What's your reasoning for that? The obligation to declare your position seems to come from the Burst rule ijw quoted above: "all the Attacks must be declared from the same point." I don't think there's a rule saying attacks must be declared "to" a particular point? In N3 I always played that in ARO, you declare BS attack and then wait until resolution to specify the point on the active unit's movement path where you shoot them. So if they move-move, you can aim at their second movement path if that would be more favourable. As far as I can tell that's still the case in N4? (I only posted because of the BS attack issue, but FWIW, on the main question in the thread my opinion is: you declare the hacking attack, the target(s), and the point you're hacking from. You don't have to declare the "route" your hack will take or the point you're hacking to [if the target is moving]. As far as I can tell, the rules always specify what you need to declare, and there isn't a rule requiring declaration of hacking route, therefore you don't have to declare it.)
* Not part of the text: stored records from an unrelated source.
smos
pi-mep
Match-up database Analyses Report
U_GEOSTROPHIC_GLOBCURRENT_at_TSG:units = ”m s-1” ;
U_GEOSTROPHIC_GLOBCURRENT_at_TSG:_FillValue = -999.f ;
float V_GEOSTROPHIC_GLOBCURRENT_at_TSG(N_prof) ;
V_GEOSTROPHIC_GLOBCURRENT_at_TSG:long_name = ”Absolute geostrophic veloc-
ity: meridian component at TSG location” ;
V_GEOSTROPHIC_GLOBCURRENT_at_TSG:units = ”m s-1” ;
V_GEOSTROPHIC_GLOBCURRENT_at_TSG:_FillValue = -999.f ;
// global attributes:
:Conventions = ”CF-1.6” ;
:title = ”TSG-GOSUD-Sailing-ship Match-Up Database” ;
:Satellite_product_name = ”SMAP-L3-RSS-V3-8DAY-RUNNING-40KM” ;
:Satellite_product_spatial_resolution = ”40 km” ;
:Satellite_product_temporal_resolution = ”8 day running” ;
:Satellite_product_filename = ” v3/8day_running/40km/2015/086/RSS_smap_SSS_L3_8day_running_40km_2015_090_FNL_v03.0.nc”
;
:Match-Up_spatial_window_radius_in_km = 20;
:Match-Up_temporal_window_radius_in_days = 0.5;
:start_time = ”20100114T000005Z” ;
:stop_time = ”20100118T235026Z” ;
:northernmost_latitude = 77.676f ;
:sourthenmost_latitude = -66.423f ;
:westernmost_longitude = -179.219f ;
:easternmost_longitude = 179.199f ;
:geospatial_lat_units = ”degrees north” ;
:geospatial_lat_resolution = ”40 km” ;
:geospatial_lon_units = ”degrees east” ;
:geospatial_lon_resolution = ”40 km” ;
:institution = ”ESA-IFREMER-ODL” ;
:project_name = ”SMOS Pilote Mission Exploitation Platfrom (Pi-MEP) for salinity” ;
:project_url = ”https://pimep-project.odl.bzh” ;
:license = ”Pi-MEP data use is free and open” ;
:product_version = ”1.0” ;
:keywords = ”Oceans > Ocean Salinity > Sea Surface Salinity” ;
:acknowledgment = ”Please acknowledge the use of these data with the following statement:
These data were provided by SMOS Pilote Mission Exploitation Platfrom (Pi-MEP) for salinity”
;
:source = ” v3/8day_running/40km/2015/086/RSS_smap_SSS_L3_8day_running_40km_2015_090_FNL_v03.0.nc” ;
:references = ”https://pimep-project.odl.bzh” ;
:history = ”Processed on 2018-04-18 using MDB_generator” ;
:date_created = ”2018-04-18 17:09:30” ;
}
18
For BS attacks I think it comes from two places, but Imp may have more. The first is the "all details and choices related to the execution of the... skill" phrasing for declaration. Since you do your LoF checking at declaration, not resolution, I suspect that's why you need to know where both shooter and shootee are at declaration. The second is from the template weapon rules, where you again lay your template at declaration and to be valid, your target must be (or have been) at least partially under that template during the order at the time of declaration. Again, this supports the idea that the position of the target has to be known when you declare attacks. vide supra on why I think its required for hacking as well, but ymmv and we don't have official word yet.
I haven't looked into it too closely for N4 yet, but templates (impact, in particular) were specifically called out as an exception to the regular ARO timing in N3.
The declaration timing in N4 requires the LoF be determined at that point, not at resolution. Given that you are drawing a line of fire, I suspect that you need two points, attacker and target, defined.